[Saved entries]

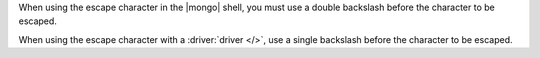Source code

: When using the escape character in the |mongo| shell, you must use a
double backslash before the character to be escaped.

.. example::

   To create a wildcard expression which searches for any string
   containing a literal asterisk in an aggregation pipeline which runs
   in the |mongo| shell, use the following expression:

   .. code-block:: none

      "*\\**"

   The first and last asterisks act as wildcards which match any
   characters, and the ``\\*`` matches a literal asterisk.

When using the escape character with a :driver:`driver </>`, use a
single backslash before the character to be escaped.

.. example::

   To create a wildcard expression which searches for any string
   containing a literal asterisk in an aggregation pipeline which runs
   in a driver, use the following expression:

   .. code-block:: none

      "*\**"

   The first and last asterisks act as wildcards which match any
   characters, and the ``\*`` matches a literal asterisk.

WORK TASK
A precise repetition of every entry, free of pictures, is the expected answer.

FINISHED TASK
Source code

: When using the escape character in the |mongo| shell, you must use a
double backslash before the character to be escaped.

.. example::

   To create a wildcard expression which searches for any string
   containing a literal asterisk in an aggregation pipeline which runs
   in the |mongo| shell, use the following expression:

   .. code-block:: none

      "*\\**"

   The first and last asterisks act as wildcards which match any
   characters, and the ``\\*`` matches a literal asterisk.

When using the escape character with a :driver:`driver </>`, use a
single backslash before the character to be escaped.

.. example::

   To create a wildcard expression which searches for any string
   containing a literal asterisk in an aggregation pipeline which runs
   in a driver, use the following expression:

   .. code-block:: none

      "*\**"

   The first and last asterisks act as wildcards which match any
   characters, and the ``\*`` matches a literal asterisk.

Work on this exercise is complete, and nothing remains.